Funerals in the 1800's and 1900's
When Allison Monkhouse began here in Victoria in the 1860s, most funeral directors were cabinet makers who became involved in funerals as a result of their expertise and ability to provide transport for the coffin.
Most deaths at this time occurred in the home and the funeral director delivered the coffin to the residence of the deceased. There, the family members prepared the body, placed it in the coffin in the main room of the home (sometimes on the dining room table), and friends and family could view the person prior to the funeral.
Most often, funerals were held at the local church or graveside. The funeral was a community occasion with people walking to attend the service and the coffin conveyed to the funeral site in a hearse. Although women attended the church, it was less common for them to be present at the burial.
By the 1890s, Allison Monkhouse was offering embalming as a service to the public.

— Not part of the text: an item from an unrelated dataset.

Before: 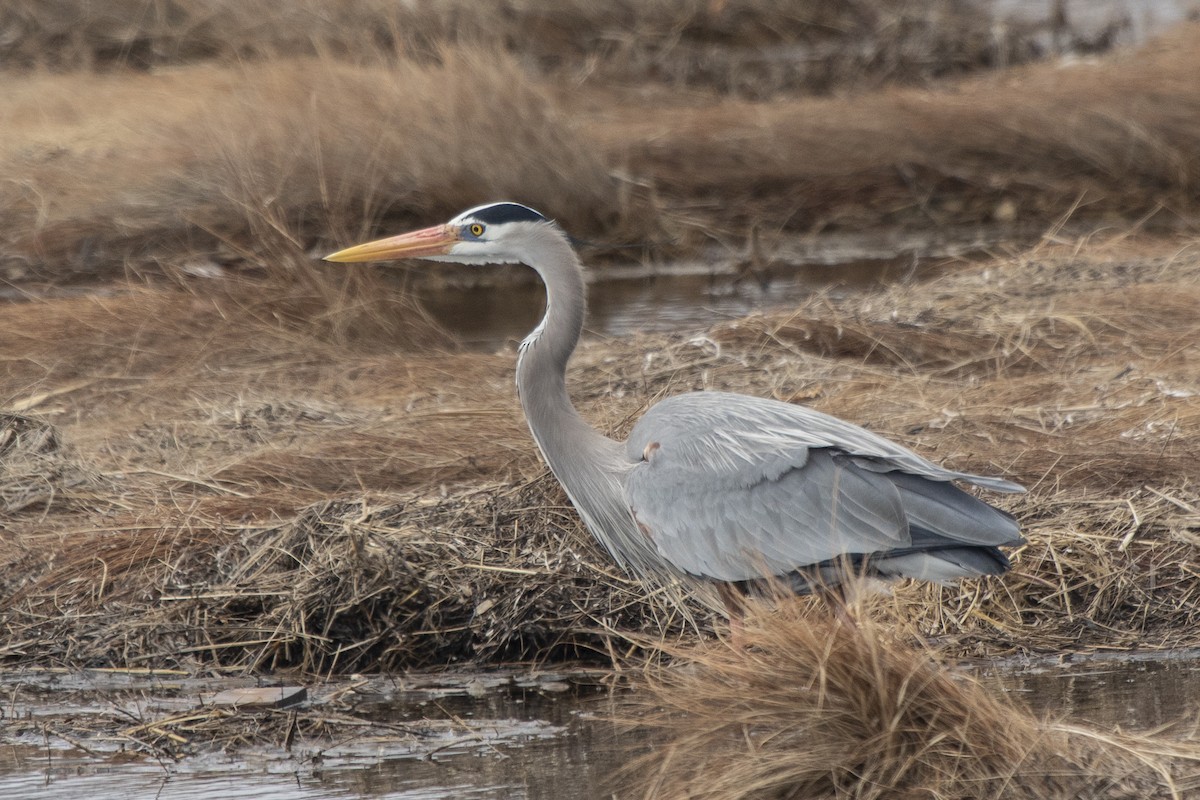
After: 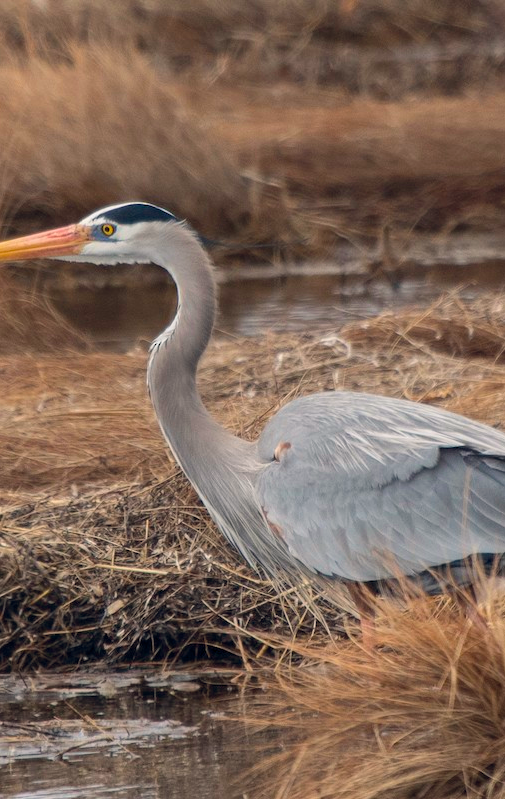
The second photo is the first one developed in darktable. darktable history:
color balance rgb: highlights gain › chroma 1.115%, highlights gain › hue 52.86°, global offset › chroma 0.056%, global offset › hue 254.29°, perceptual saturation grading › global saturation 19.747%, global vibrance 20%
crop: left 30.792%, right 27.117%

Embalming preserved the body, of particular importance during the hot summer months as houses did not have air-conditioning and the odour from the body could become offensive.
Embalming was performed in the funeral parlour and the deceased was then returned to the home until the time of the funeral.
In 1927, Allison Monkhouse opened the first state-of-the-art mortuary facility in Victoria. Thus, embalming was able to be performed in a hygienic environment. At this time there were very few funeral chapels. Most funeral premises had a large room, known as the "parlour", where people could gather for the viewing.
It was not until after the Second World War and the increase in secular influence that funeral directors built chapels where funeral ceremonies could be held.